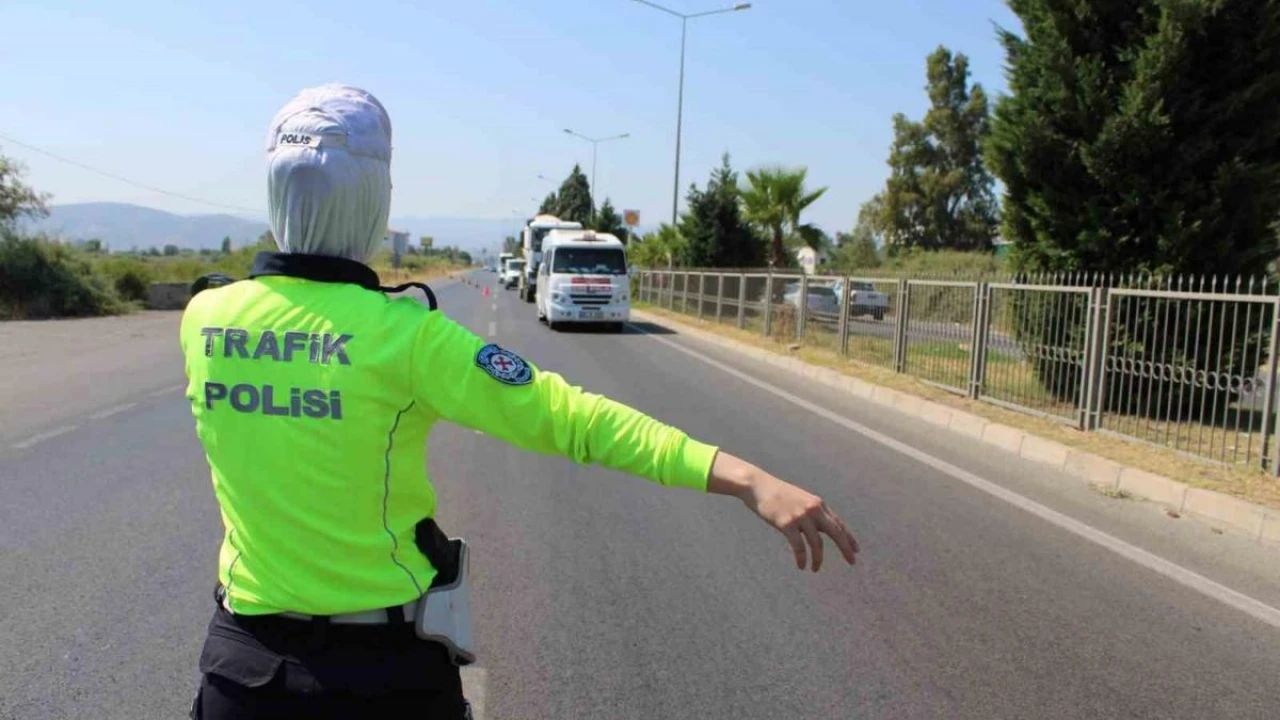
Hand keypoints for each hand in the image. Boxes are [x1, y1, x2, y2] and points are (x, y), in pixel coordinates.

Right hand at [707, 452, 858, 571]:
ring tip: (815, 569)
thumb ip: (812, 513)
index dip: (849, 538)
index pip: (838, 523)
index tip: (855, 551)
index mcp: (818, 504)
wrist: (758, 486)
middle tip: (852, 562)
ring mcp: (801, 516)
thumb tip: (820, 529)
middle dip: (845, 549)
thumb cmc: (777, 494)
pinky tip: (801, 566)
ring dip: (818, 559)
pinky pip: (799, 546)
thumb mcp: (800, 500)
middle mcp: (813, 509)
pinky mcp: (787, 523)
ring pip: (817, 543)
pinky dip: (802, 558)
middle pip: (836, 532)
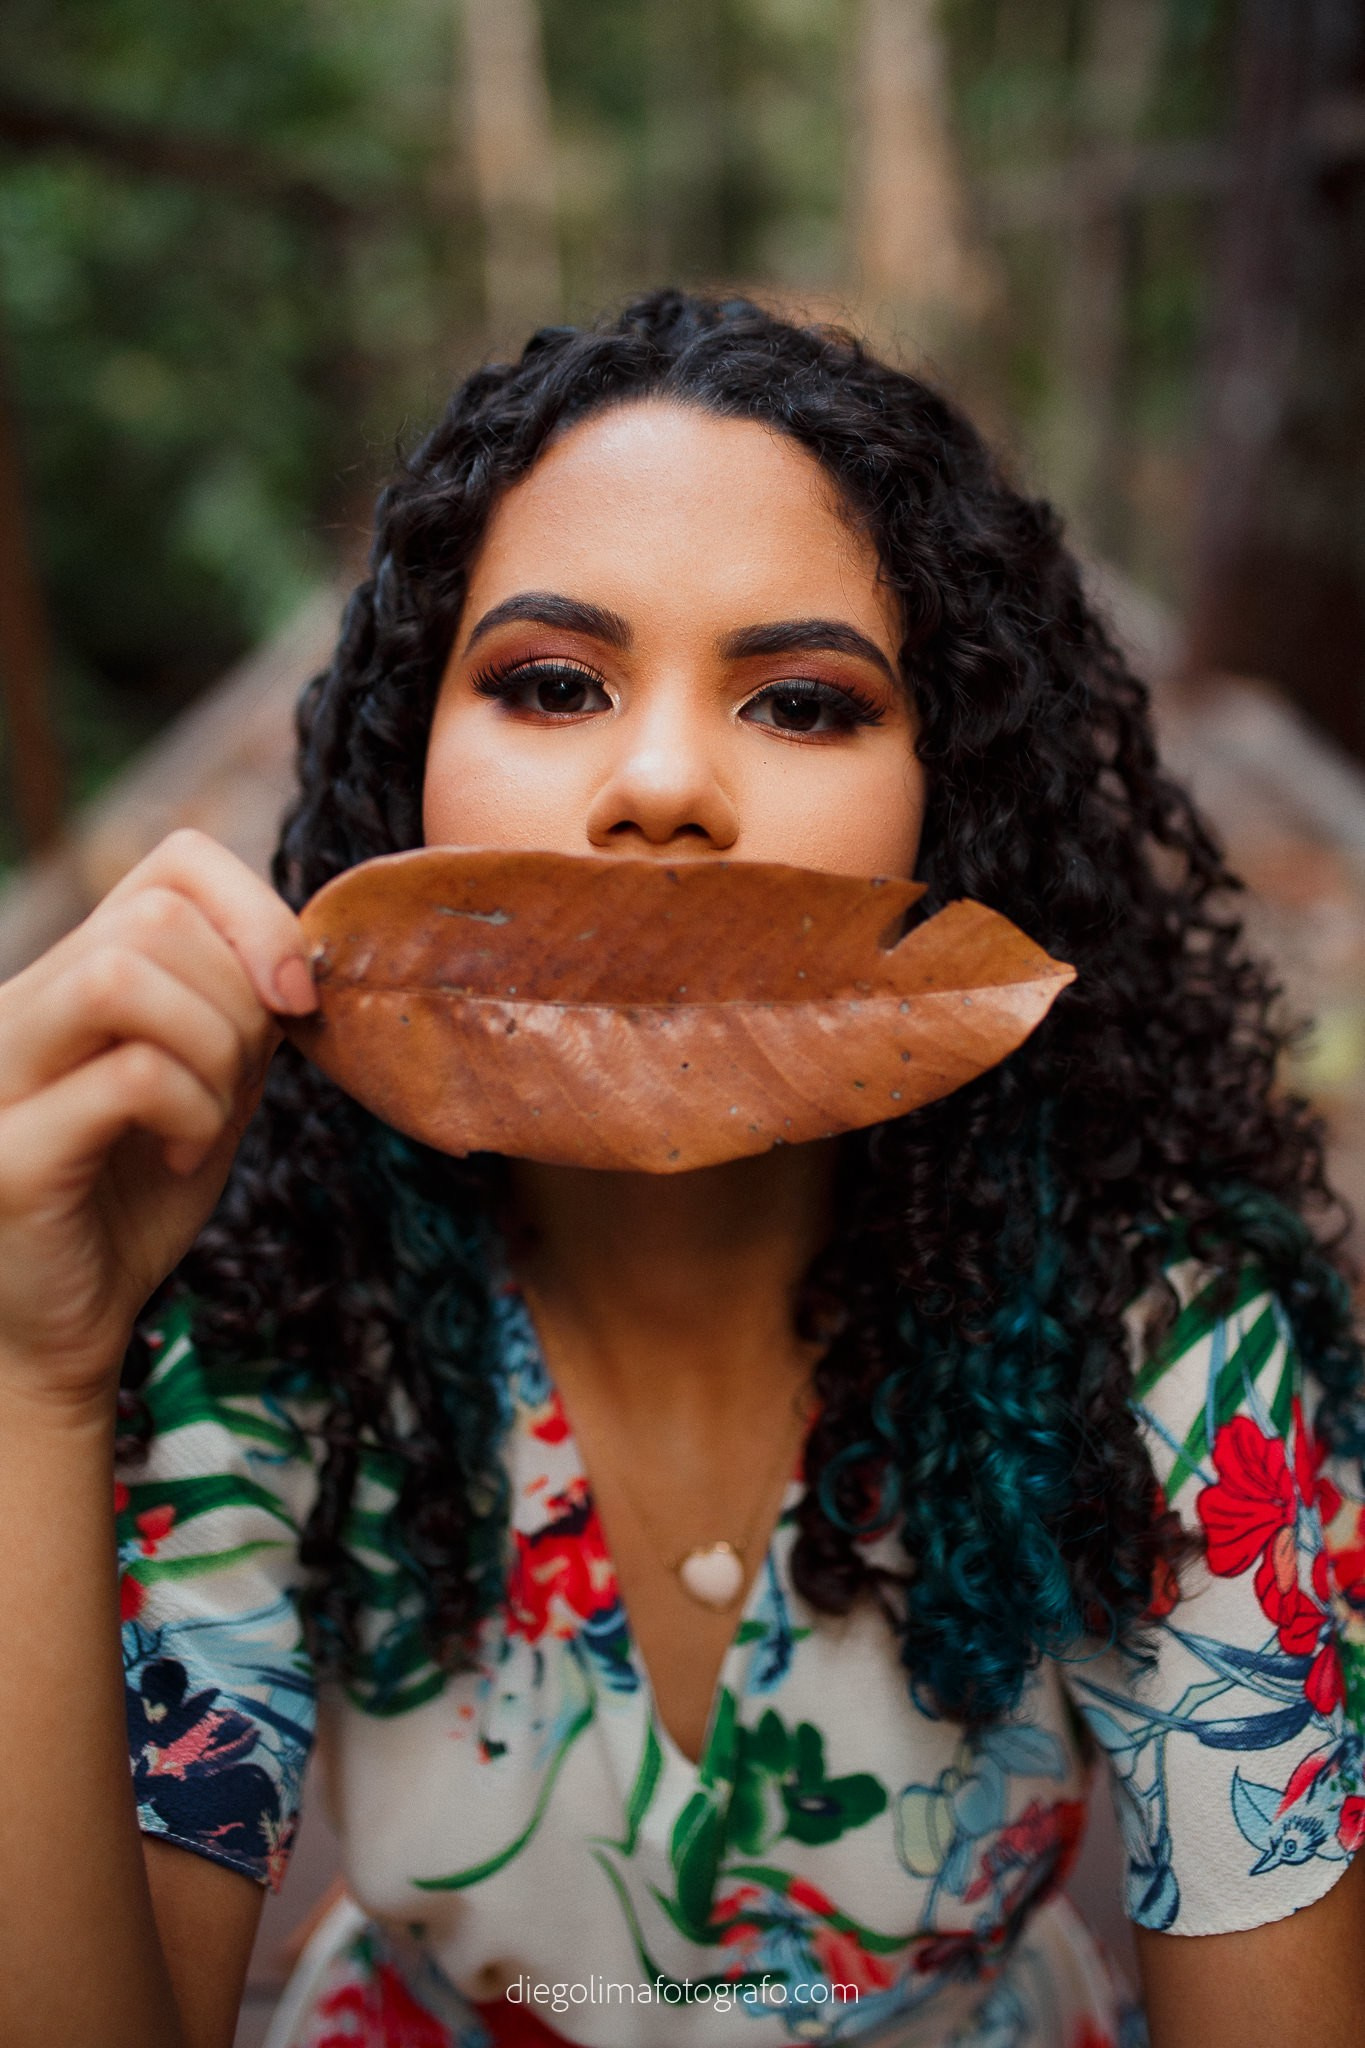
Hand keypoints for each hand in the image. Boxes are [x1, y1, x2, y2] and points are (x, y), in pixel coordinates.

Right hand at [0, 829, 317, 1409]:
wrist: (60, 1330)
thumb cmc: (133, 1203)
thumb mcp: (211, 1088)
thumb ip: (245, 1012)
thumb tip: (309, 954)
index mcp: (73, 973)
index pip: (175, 861)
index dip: (259, 913)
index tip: (297, 1001)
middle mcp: (20, 1003)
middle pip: (157, 914)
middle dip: (241, 1000)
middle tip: (238, 1085)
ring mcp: (1, 1071)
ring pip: (122, 973)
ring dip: (210, 1049)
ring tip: (206, 1121)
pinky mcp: (7, 1152)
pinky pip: (127, 1074)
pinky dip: (191, 1110)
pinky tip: (183, 1157)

______________________________

Restate word for word the lines in the material above from the one with "ring mcp: (801, 516)" to the one with "pinky dip: (802, 558)"; both of those lines count, and nothing else does.

Your response:
ring mcp: (801, 516)
thumb tip: (820, 529)
middle dip: (845, 549)
thumb cmc: (777, 494)
pinky tip: (801, 566)
ring dip: (818, 559)
pinky pip: (799, 546)
thumb mcp: (800, 500)
middle mcp: (813, 509)
pinky mcp: (787, 523)
ring pip: (817, 543)
pinky dip: (802, 558)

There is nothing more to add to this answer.